起源は簡単。仏教はお互いの命が繋がっていると説いているからだ。そのため、一番のタブーは殺生なのだ。(故意に生き物を殺せば、巡り巡って自分が殺されるという論理)
つまり我先に仏像の正面に進み出ることは、仏教的に矛盾してしまうのだ。


お互い譲り合い、助け合えという教えを聴きながら、自分がもっともいい角度で仏像を拝もうとするのは、浅ましく、愚かしいことであり、本尊さんも内心で舌打ちしているのだ。

残念ながら、どんなに誠心誠意で、思念を凝らして直訴しようが、他人を思いやれない人間にご利益はない。

それに引き換え、神道である。


神道は厳密にいうと宗教ではない。


宗教の定義を明確にすると、三つを備えているかどうか。


1.宗教施設を持っている。(寺院、教会、モスク。神社)


2.教義を信奉する組織がある。(仏教宗派、バチカン、ムスリム。神社本庁)


3.教義(仏典、聖書、コーランとハーディース。?)


神道には明確な教義がないのだ。血や肉など、死を連想させるものはケガレとして、タブー視されるが、魚介類は全然お供えOK。


禊祓いの儀礼や、概念は存在するが、それは生活規定に過ぎず、哲学的な思索を一切伴わない。


だから、一生懸命、神社にいって拝むが、行儀よく並ぶものの、決して譲り合いを推奨されるわけではない。


ましてや後ろの人間がどれだけ待とうが、自分も待ったのだから、思いの丈を一生懸命祈り込めて、いつまでも神前で立ち退かなかったとしても、神道的には何の問題もないのだ。

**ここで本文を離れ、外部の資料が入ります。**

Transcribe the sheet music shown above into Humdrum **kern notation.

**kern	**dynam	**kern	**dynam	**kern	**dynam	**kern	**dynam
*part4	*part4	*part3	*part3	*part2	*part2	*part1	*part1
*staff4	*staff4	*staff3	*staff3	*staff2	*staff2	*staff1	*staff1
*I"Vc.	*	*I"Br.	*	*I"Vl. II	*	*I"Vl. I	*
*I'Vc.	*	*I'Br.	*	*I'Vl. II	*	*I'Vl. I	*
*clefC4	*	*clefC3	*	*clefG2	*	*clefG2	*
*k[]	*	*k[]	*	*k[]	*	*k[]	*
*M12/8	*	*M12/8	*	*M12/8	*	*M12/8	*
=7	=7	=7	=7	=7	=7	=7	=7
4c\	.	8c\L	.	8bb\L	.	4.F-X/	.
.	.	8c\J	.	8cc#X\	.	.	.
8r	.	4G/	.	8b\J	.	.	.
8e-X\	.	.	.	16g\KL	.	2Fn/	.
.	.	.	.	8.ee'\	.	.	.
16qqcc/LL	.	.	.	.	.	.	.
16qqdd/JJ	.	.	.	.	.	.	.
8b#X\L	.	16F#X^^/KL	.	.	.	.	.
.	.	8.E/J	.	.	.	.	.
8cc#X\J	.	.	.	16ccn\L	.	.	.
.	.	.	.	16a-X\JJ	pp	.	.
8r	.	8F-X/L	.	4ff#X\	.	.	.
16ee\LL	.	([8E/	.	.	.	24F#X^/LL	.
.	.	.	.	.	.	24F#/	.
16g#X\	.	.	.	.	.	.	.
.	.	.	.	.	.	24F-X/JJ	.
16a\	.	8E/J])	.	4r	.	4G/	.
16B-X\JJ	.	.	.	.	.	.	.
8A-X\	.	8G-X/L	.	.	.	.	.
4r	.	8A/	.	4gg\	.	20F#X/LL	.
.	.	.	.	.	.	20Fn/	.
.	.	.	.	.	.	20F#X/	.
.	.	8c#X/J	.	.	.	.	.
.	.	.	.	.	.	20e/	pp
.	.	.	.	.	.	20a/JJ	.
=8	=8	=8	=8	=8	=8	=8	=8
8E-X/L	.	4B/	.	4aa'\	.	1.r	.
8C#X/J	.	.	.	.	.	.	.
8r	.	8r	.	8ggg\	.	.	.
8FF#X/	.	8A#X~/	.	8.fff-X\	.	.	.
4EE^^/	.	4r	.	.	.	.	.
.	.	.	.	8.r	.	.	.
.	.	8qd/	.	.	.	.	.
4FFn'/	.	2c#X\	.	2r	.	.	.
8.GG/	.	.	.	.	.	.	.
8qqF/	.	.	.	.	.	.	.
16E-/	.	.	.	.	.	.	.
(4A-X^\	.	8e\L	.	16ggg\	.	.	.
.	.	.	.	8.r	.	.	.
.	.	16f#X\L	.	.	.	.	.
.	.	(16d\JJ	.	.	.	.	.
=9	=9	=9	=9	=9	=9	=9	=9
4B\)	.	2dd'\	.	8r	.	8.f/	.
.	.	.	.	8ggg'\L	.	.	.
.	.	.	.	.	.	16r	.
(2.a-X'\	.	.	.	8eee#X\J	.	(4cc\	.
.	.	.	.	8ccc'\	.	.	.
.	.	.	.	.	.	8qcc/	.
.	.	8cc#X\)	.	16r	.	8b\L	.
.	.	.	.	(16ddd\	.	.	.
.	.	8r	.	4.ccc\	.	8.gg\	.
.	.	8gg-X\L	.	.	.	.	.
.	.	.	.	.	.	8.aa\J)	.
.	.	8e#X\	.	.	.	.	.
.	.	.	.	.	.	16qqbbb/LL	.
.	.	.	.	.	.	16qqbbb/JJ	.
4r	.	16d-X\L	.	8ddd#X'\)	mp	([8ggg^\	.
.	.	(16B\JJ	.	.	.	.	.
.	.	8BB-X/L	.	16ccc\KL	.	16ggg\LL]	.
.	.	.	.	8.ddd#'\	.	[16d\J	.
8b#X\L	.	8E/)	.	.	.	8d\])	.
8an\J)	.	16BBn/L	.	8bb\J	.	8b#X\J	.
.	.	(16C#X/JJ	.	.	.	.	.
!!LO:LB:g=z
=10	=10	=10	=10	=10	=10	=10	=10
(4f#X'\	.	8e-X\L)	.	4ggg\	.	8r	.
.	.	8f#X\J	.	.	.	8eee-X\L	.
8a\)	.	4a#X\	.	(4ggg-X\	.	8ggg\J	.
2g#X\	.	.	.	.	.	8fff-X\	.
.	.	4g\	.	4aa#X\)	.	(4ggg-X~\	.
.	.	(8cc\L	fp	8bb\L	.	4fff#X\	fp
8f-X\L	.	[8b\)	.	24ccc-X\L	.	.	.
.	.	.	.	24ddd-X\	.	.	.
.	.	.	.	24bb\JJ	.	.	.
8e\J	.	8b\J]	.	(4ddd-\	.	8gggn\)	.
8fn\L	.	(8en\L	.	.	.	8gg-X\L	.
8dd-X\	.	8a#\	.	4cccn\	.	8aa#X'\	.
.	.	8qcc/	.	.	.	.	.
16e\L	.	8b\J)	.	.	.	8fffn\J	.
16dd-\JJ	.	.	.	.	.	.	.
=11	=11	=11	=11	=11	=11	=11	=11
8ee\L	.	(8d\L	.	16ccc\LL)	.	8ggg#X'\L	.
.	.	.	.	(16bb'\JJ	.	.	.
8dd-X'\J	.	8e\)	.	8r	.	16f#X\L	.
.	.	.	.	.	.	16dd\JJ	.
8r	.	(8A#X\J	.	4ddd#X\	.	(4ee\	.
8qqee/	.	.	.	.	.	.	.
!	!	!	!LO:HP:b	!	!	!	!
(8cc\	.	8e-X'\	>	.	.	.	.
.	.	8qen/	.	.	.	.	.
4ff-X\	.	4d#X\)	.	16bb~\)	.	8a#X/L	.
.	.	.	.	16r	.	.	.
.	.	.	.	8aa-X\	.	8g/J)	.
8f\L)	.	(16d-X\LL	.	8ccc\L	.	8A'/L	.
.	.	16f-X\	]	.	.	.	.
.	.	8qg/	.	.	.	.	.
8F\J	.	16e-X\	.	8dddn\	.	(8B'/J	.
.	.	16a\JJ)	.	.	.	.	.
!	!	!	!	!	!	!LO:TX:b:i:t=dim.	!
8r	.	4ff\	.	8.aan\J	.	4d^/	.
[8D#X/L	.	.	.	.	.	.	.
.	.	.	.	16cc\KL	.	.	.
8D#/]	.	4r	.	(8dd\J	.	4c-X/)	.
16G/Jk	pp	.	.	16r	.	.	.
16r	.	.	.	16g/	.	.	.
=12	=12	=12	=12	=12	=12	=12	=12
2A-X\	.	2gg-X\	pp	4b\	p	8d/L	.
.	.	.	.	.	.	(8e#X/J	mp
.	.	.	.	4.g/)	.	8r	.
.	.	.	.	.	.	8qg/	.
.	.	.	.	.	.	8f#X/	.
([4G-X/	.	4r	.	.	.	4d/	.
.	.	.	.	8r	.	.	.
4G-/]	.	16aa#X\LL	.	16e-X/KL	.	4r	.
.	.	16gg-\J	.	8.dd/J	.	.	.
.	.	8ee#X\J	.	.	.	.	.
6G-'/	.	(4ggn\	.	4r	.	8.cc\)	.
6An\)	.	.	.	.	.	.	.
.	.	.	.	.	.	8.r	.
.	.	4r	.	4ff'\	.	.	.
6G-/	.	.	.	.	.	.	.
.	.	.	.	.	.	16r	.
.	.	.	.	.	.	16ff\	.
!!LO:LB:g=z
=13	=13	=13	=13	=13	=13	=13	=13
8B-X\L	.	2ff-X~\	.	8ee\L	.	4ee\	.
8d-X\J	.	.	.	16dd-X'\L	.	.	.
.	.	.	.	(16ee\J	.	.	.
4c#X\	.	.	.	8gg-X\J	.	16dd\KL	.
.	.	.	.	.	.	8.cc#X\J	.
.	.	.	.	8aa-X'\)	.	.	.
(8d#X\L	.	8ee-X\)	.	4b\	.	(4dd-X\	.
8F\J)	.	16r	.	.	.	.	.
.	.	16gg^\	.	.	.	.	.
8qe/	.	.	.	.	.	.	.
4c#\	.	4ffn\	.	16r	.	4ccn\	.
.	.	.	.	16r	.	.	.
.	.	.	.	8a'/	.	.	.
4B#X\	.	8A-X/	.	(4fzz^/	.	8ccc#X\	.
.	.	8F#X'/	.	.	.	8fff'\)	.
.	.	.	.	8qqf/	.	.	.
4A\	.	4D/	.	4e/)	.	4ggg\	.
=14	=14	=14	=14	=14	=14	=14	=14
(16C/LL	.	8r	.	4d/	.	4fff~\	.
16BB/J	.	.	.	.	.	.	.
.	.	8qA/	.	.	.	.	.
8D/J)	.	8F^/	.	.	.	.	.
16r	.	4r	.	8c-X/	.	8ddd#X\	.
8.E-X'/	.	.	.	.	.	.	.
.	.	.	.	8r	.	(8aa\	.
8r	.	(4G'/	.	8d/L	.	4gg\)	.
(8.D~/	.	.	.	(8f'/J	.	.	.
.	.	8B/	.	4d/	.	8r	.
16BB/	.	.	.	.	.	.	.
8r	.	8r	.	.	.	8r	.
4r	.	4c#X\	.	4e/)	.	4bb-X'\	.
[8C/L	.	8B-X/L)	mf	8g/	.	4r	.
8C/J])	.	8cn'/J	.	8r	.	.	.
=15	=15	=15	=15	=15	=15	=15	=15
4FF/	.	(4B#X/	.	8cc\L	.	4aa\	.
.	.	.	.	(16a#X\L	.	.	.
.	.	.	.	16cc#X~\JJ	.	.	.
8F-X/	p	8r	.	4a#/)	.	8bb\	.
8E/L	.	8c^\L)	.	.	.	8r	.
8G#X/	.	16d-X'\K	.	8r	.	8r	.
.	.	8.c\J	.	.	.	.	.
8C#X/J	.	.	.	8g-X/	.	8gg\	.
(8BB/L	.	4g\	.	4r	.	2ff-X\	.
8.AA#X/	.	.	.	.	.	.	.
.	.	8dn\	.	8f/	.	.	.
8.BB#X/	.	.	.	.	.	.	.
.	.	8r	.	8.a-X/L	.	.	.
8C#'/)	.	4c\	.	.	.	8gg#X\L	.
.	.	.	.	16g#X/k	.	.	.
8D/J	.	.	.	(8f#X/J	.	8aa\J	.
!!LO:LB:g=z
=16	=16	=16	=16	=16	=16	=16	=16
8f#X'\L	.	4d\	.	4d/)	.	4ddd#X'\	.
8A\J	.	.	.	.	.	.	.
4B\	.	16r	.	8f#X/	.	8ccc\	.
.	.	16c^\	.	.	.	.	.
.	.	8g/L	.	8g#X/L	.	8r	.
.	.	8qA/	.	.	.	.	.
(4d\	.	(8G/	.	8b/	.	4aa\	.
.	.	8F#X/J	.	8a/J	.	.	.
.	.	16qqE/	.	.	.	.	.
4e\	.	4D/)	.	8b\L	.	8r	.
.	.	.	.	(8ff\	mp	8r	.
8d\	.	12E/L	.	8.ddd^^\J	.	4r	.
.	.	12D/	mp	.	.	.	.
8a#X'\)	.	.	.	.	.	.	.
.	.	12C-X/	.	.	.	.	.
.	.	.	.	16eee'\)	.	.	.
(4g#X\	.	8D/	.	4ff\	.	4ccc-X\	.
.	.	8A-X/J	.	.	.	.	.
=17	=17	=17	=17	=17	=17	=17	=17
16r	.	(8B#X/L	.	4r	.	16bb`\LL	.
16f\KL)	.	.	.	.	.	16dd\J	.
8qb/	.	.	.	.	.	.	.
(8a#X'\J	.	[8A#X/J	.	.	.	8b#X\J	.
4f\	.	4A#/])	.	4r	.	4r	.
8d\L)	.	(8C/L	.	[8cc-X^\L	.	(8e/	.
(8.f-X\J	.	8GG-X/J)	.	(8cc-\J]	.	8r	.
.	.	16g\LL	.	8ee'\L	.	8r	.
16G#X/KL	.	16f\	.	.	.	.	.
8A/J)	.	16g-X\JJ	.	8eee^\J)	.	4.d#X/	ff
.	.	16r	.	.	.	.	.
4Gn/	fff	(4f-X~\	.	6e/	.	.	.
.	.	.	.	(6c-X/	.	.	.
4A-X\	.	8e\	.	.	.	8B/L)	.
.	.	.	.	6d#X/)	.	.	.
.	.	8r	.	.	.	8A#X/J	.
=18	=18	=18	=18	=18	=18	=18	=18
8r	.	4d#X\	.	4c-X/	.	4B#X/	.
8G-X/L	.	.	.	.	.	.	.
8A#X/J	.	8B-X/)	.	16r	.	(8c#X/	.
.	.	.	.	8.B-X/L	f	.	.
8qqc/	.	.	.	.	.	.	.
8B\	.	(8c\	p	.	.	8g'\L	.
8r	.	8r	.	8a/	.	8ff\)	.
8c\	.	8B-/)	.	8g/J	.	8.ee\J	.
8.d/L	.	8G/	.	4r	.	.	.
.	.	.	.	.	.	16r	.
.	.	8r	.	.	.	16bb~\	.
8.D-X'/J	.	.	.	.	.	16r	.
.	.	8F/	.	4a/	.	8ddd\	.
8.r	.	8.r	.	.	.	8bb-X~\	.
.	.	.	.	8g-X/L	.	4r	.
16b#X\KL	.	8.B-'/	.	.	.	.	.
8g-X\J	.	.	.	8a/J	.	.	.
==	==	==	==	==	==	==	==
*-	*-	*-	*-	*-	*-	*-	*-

さらに帽子も取らず、手水鉢で清めようともしなくても、賽銭さえ投げ込めばいいなどという、不遜なマルクス主義者まで居座る始末。

そもそも、日本古来の神様を信じているとは、どういうことなのか。


古式ゆかしい作法で、神々への思慕と古代への羨望なく、はした金で、功徳が得られるとしたら、そんなもの信仰でも何でもない。偶像崇拝である。


神道は何を理想とするのか。
 

高天原で神々が集って、祭りをしたように、古代の日本人が神々を祭り、現代の我々も神々を祀ることを理想とするのだ。

それなのに、神々のことは信じないが、我先に名の知れた神社に押し込み、周囲への思いやりもなく、一際大きく柏手を打って祈願する。


だから、


「日本人はクリスマスも、初詣も、お葬式もある、なんでもあり文化なのだ」


という、戦後言われ続けた説明をいまだに踏襲しているを聞くと、ざわざわする。


なぜなら、神道の神は賽銭が欲しいのではないからだ。
 

神々は崇敬と思慕が続くことを求める。

神々は教義を説いていない。その代わり、感得することを推奨する。


では何を自得するのか。神々の清らかな心である。


それはどうやって実現するのか。波一つ立たぬ池のような心に、神々の心が満月のように、映り込むのだ。


雲がかかっていくような環境ではいけない。波たつような心ではいけない。


研ぎ澄まし、清らかで、朗らかな心でなければ、神々の心は映らない。


と、考えていると、どうしても初詣に行くことに気後れしてしまう。


何のことはない。


あの行列を長く並び、その間も、ずっと澄んだ気持ちでいられる自信がないのだ。
 

長蛇の列の中にあって、気持ちは濁り、体は疲弊して、はした金を放り込んで、その見返りを求める。

偶像崇拝してしまうことのバカバカしさを思うと、やはり気後れする。
そこで、考えた。
 

人気の少ない、神社を見つければいいと。

そこで落ち着き、不浄な気持ちが沈殿しきった、波のない心で柏手を静かに打とうと。